Poison ivy leaves start out red, turn green by summer—possibly accompanied by light green or cream-colored berries—turn shades of red, orange, and yellow in the fall, and drop in the winter. Beware that the leafless vines can still produce rash-causing oil.
Where does poison ivy lurk?
Keep your eye on the wooded edges of your yard because when seasonal weather patterns leave these areas dry, poison ivy creeps in. Look for poison ivy close to the ground, as crawling vines can infiltrate the dark floor of wooded areas. Trees are also common targets, so watch out for it climbing up a healthy trunk or growing around a dead stump. Carefully check for poison ivy hiding in small shrubs, especially in sunny locations.
How should I dispose of poison ivy?
After applying Roundup® Poison Ivy Plus Tough Brush Killer2 products, let the product do its job. You’ll notice visible results in as fast as 6 hours. Some hard-to-kill weeds such as poison ivy may take up to 3-4 weeks for complete kill. Individual results may vary.
Remove the dead weeds from your yard. Wear disposable gloves and clothes that cover your skin completely. Place all the remains in a garbage bag, seal it tightly, then clean your tools and clothes with hot, soapy water.
Never burn poison ivy. Its fumes are dangerous and can cause respiratory problems.
Need to get rid of other harmful weeds or tough brush?
Another 3-leaved weed, poison oak grows in upright bushes and shrubs, primarily in the Northeast, Midwest, and along the Pacific Coast, and favors sandy, dry soil from sea level to 5,000 feet. Kill poison oak by spraying Roundup® Poison Ivy Plus Tough Brush Killer2 products on the leaves until they’re thoroughly wet. Since poison oak is tough, reapplication may be necessary.
With compound leaves sporting 7-10 shiny leaflets, poison sumac can form dense shrubs, sometimes up to 30 feet tall. It’s most common in moist and marsh-like habitats in the southeastern United States, standing water in the Northeast and Midwest, and anywhere with bushes and shrubs in sandy, dry soil. Kill poison sumac by spraying Roundup® Poison Ivy Plus Tough Brush Killer2 products on the leaves until they’re thoroughly wet.

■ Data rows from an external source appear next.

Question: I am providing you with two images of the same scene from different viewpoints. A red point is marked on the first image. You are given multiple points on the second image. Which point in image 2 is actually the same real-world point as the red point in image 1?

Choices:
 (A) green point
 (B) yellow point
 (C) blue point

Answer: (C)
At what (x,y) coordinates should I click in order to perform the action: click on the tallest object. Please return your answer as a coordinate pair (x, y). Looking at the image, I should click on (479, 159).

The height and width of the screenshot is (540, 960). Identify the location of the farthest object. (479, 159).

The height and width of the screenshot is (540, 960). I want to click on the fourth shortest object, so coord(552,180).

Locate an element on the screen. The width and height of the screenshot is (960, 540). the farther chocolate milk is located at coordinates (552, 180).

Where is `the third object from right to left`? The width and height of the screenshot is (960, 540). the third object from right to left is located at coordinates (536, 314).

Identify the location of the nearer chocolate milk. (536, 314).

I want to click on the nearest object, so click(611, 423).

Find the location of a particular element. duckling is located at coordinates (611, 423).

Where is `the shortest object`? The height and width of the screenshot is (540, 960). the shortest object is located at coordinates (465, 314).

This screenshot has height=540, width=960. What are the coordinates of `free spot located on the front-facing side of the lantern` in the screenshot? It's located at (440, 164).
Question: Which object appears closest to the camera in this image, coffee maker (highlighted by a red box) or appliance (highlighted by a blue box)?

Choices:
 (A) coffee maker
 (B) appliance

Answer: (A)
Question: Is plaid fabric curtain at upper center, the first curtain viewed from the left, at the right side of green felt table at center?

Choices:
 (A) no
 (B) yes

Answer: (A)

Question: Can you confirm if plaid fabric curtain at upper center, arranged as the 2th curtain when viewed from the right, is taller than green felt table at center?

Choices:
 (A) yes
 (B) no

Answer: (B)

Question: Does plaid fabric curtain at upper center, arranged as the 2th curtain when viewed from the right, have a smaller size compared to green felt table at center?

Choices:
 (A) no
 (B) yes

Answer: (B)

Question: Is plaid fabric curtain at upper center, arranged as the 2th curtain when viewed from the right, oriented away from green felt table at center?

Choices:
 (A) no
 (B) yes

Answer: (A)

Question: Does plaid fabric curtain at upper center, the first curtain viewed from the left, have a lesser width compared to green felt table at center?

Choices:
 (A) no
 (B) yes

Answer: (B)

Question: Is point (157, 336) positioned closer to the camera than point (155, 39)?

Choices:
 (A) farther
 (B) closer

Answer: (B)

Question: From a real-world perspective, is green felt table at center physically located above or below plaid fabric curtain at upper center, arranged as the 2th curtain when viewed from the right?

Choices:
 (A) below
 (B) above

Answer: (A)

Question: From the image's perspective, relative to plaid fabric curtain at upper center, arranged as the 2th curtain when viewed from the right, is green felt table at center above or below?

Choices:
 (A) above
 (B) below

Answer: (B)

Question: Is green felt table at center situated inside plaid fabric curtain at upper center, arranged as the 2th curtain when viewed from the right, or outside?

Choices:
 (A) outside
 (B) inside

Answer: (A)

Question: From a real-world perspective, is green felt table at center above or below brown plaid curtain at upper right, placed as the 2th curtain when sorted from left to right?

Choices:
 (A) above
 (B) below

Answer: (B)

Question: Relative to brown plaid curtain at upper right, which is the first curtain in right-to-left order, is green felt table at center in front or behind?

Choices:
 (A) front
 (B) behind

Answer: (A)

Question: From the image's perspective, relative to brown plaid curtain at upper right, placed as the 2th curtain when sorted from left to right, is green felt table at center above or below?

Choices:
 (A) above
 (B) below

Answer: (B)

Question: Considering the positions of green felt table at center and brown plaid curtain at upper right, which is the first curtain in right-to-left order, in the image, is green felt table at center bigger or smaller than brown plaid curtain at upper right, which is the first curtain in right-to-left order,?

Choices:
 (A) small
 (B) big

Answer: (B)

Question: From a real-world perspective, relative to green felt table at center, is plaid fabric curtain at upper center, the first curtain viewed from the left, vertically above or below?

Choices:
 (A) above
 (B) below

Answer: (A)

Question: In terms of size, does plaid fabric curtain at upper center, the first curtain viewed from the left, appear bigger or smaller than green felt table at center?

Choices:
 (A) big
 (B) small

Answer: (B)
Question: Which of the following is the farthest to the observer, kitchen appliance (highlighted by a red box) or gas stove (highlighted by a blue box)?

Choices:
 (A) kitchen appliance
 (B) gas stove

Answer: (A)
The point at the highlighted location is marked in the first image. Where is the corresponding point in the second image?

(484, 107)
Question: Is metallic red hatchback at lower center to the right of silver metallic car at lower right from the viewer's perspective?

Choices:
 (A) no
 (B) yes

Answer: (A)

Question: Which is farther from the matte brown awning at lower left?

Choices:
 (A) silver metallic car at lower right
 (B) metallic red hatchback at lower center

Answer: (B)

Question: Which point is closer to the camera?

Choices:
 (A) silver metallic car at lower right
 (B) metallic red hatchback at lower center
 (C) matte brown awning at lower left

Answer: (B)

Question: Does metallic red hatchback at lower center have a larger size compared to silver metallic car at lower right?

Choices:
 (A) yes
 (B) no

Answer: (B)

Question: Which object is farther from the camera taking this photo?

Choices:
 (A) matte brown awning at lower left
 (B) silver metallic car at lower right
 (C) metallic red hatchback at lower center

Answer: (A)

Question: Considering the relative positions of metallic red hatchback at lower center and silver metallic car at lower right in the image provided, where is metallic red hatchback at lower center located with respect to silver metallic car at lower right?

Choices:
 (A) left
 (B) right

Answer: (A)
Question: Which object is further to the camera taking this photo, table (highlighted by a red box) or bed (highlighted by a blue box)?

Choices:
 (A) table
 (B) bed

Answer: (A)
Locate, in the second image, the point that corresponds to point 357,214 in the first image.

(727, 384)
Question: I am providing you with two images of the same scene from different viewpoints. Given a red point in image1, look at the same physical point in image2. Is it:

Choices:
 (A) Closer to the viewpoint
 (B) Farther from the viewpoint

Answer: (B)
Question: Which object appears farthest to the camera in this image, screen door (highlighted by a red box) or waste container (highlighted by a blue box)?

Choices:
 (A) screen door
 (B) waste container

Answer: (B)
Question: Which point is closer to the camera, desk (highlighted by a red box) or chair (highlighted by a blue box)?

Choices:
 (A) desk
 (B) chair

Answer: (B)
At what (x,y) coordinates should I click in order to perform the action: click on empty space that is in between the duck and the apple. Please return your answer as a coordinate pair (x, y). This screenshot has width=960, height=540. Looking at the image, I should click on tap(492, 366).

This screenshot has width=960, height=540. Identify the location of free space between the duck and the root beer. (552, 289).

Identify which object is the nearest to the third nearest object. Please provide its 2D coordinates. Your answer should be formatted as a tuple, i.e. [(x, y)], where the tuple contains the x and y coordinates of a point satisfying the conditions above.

The dark green leaves of kudzu grow in groups of three—each about 3-10 inches long, with hairy undersides—primarily in the southeastern United States along fences, trees, and basically anything stationary, like utility poles. Spray Roundup® Poison Ivy Plus Tough Brush Killer2 products in mid- to late summer, while the kudzu’s vines are mature and actively growing. Since kudzu is persistent, you may need to reapply, but wait a minimum of 28 days before repeating application.
Growing in sets of five oval, toothed-edge leaves, wild blackberry creates dense thickets and can grow up to 10 feet high. Common to the northeastern United States, parts of the Midwest, and widespread in the Pacific Northwest, wild blackberry thrives along streams, ditches, and fence lines. Spray Roundup® Poison Ivy Plus Tough Brush Killer2 products on the actively growing plant’s leaves. Since blackberry can have deep roots, you may need to reapply. Cut down and remove dead canes.
Resprouting Tree Stumps
Make sure that tree stumps don’t resprout by cutting them as close to the ground as possible, drilling 4-5 holes in the stump, and immediately pouring undiluted Roundup® Poison Ivy Plus Tough Brush Killer2 Concentrate into the holes. In a pinch, Roundup® Weed & Grass Killer4 Concentrate can also work.